Last week the Sun announced smugly: ". . . exciting news for New Yorkers . . . John Kieran is coming. . . . His daily column 'One Small Voice' will be limited only by the scope and fertility of the Kieran mind. ..." The fertile Kieran mind had sprouted the seed which has been observed in other sportswriters, notably Heywood Broun and Westbrook Pegler--the desire to break away from the confinements of sports columning, to reach into the grab bag of memory, to write about anything and everything.

John Kieran had long admired Reporter Robert (Bob) Davis, the evening Sun's columnist who roamed the globe and wrote what he pleased. Bob Davis' death three months ago left a gap in the Sun's pages which Kieran felt he could fill.

Money was no factor in his decision to change, even though the Sun will probably pay less than the approximate $12,000 a year he has made on the Times, for Kieran makes a reputed $500 a week from Information, Please. He has also earned fame out of his Information, Please broadcasts, but the aloof Times has always looked down its nose at such programs and considered it an upstart in the field of information.

Kieran's own formal explanation of why he quit the Times: what with newspapering and pleasing with information (not counting increasingly frequent, nonprofitable radio appearances selling war bonds, etc.) he has been much too busy to do the traveling to sports events his Times job required. Sports fans had noticed his columns getting more erudite and less sporty. Whereas he did seven columns a week for the Times he will write only five for the Stm, and will be able to do them at home, sending his copy to the Sun office and to the Bell Syndicate, which will distribute the new column nationally.

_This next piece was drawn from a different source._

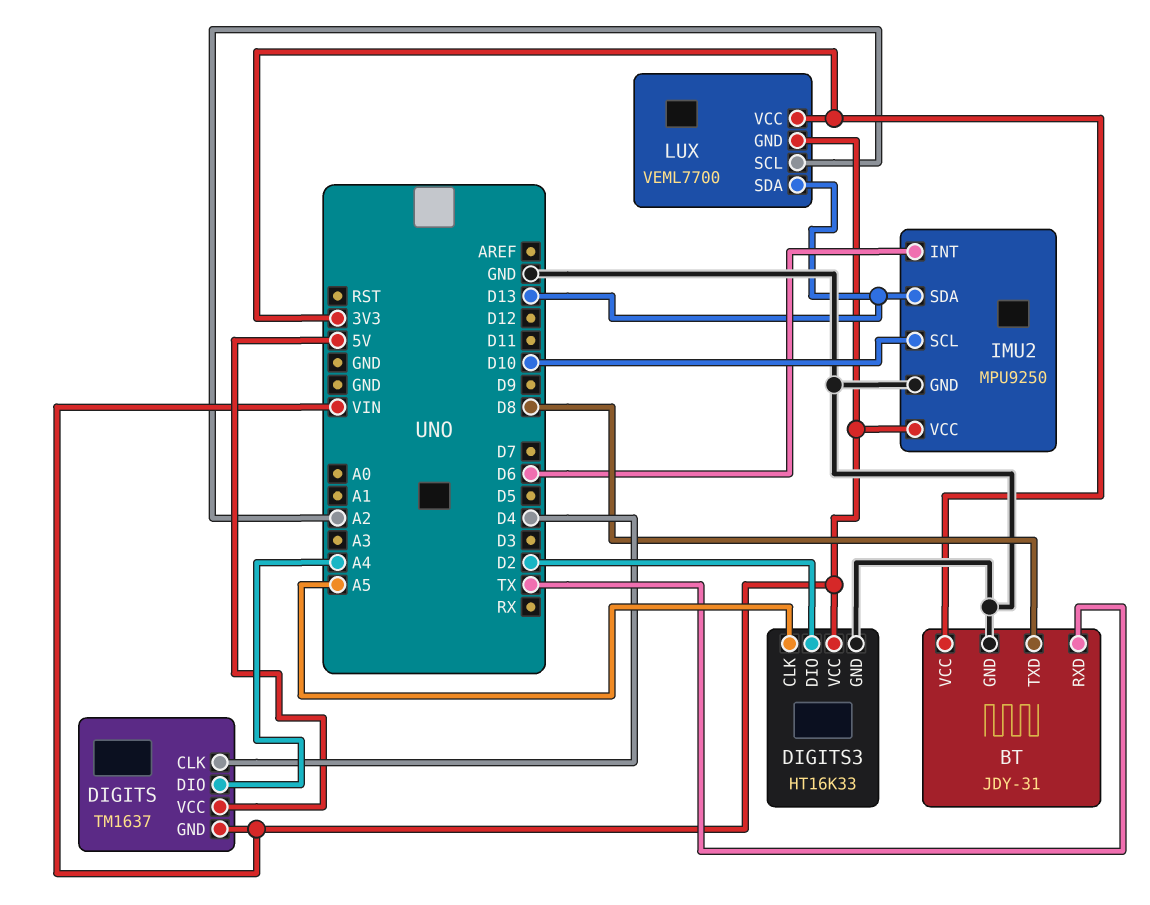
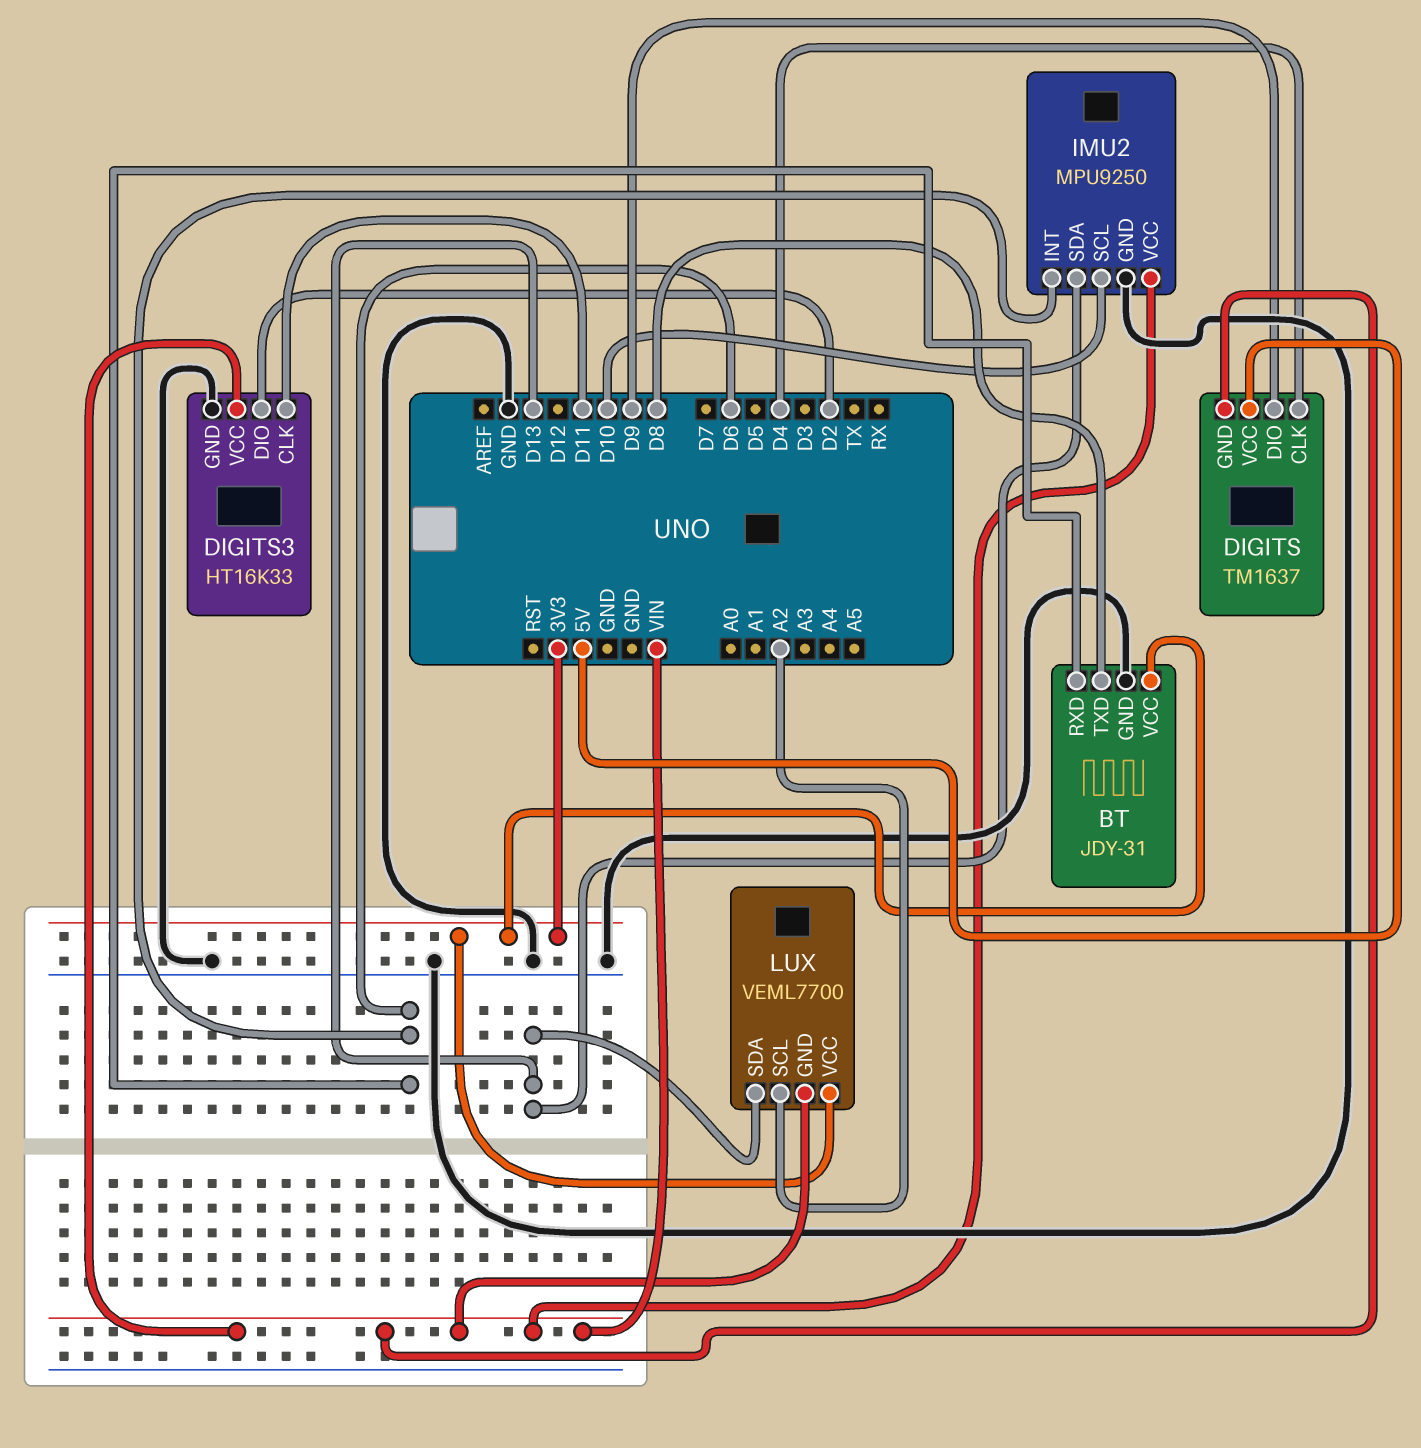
BT pin RXD: TX -> D6
DIGITS pin DIO: A4 -> D9
DIGITS3 pin CLK: A5 -> D11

Times readers found out about Kieran's departure only indirectly--when Sports Writer Arthur Daley began authoring Kieran's "Sports of the Times" column. Even then readers may have failed to notice the difference, because Daley's first effort was extremely Kieranesque. In a discussion of the Oregon State and New York City College basketball teams, both called "Beavers," Columnist Daley referred to an Oregon beaver as Castor Ore-goniensis and to a City College beaver as Castor Nova Eboracensis.